- Ireland / Zimbabwe
- Dates: 27 August – 13 September 2021
- Captains: Andrew Balbirnie / Craig Ervine

One Day International series
- Results: 3-match series drawn 1–1
- Most runs: William Porterfield (158) / Craig Ervine (121)
- Most wickets: Andy McBrine (4) Josh Little (4) / Blessing Muzarabani (6)
- Player of the series: William Porterfield (Ire)

Twenty20 International series
- Results: Ireland won the 5-match series 3–2
- Most runs: Paul Stirling (234) / Craig Ervine (160)
- Most wickets: Mark Adair (10) / Luke Jongwe (7)
- Player of the series: Paul Stirling (Ire)

= Zimbabwean cricket team in Ireland in 2021 =

International cricket tour

The Zimbabwe cricket team toured Ireland in August and September 2021 to play three One Day International (ODI) and five Twenty20 International (T20I) matches. The ODI series formed part of the inaugural 2020–2023 ICC Cricket World Cup Super League. Cricket Ireland confirmed the fixtures in February 2021. Originally, three T20I matches were scheduled to be played, but two more T20I matches were added in April 2021, after planned matches against Pakistan were cancelled.

However, on 22 July 2021, Cricket Ireland announced that the series would need to be rescheduled due to quarantine requirements needed for the visiting team. The aim was to reschedule the matches for August-September 2021. Zimbabwe Cricket requested government clearance to travel to Ireland, with 19 August 2021 proposed as the date to depart for the tour. On 5 August 2021, Cricket Ireland confirmed the new itinerary for the tour, with the series starting on 27 August 2021.

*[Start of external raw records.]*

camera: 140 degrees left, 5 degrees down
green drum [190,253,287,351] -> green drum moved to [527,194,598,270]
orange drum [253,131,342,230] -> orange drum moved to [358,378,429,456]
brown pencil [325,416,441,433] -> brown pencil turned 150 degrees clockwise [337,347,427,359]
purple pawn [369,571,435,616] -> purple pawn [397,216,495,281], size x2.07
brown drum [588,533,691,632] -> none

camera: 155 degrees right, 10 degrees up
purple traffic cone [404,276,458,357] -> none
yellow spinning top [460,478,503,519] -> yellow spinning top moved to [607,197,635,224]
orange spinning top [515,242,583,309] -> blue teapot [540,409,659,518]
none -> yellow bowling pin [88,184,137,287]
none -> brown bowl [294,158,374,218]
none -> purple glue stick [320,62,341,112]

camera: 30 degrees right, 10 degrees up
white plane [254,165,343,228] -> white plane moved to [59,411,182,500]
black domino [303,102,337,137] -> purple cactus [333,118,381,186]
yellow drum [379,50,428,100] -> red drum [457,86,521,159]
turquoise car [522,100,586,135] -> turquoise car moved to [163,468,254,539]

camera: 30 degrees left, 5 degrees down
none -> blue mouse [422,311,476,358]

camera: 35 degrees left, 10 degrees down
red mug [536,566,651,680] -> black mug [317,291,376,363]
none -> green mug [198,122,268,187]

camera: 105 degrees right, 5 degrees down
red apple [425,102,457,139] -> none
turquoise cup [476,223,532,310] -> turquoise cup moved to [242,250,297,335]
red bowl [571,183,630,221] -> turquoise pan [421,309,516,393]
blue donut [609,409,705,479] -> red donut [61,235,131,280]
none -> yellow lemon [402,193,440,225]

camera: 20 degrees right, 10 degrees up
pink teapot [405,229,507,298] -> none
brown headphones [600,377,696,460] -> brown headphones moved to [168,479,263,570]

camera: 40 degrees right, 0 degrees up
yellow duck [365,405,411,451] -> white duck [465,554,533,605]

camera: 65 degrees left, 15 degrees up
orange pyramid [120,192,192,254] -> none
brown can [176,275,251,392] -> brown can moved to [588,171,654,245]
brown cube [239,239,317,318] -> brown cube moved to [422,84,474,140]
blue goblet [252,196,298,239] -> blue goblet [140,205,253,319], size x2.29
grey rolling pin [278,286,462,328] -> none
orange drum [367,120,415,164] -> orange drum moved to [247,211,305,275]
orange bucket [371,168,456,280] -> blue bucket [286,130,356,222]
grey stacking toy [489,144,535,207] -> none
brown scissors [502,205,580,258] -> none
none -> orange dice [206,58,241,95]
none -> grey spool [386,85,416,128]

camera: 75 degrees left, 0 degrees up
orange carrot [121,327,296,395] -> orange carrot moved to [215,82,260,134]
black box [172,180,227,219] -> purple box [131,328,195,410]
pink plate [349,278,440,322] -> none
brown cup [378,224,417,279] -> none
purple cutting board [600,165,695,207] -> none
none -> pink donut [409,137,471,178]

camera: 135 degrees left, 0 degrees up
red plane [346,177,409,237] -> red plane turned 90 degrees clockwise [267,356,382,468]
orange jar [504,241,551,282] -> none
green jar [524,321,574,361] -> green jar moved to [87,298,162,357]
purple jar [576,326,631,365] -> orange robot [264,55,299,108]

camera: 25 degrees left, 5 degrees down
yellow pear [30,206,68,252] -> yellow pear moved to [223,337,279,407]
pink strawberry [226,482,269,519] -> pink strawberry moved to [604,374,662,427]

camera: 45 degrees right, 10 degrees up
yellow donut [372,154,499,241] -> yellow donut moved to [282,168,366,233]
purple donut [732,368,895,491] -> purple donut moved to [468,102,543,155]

Zimbabwe won the first T20I match by three runs. However, Ireland went on to win the next three matches, winning the series with a match to spare. Zimbabwe won the fifth T20I match by five runs, with Ireland winning the series 3–2.

Zimbabwe won the first ODI by 38 runs. In the second ODI, Ireland scored 282/8 before the match was washed out, ending in a no result. The day before the third ODI of the series, Zimbabwe's Brendan Taylor announced that he would retire from international cricket following the match. Ireland went on to win the match by seven wickets, with the series drawn 1–1.

==Squads==

| Ireland |  | Zimbabwe |
|---|---|---|
| ODIs | T20Is | ODIs and T20Is |
| Andrew Balbirnie (c); Mark Adair; Curtis Campher; George Dockrell; Shane Getkate; Graham Kennedy; Josh Little; Andy McBrine; Barry McCarthy; William Porterfield; Neil Rock; Simi Singh; Paul Stirling; Harry Tector; Lorcan Tucker; Craig Young; | Andrew Balbirnie (c); Mark Adair; Curtis Campher; George Dockrell; Shane Getkate; Josh Little; Barry McCarthy; William McClintock; Kevin O'Brien; Neil Rock; Simi Singh; Paul Stirling; Harry Tector; Lorcan Tucker; Ben White; Craig Young; | Craig Ervine (c); Ryan Burl; Regis Chakabva; Tendai Chatara; Luke Jongwe; Tinashe Kamunhukamwe; Wesley Madhevere; Tadiwanashe Marumani; Wellington Masakadza; Tarisai Musakanda; Blessing Muzarabani; Dion Myers; Richard Ngarava; Sikandar Raza; Milton Shumba; Brendan Taylor; Donald Tiripano; Sean Williams; |

Zimbabwe did not name individual squads for the ODI and T20I matches, opting instead to name a combined squad of 18 players for the tour. Curtis Campher was ruled out of Ireland's ODI squad after suffering an injury in the first T20I match. Shane Getkate was named as Campher's replacement for Ireland's ODI matches.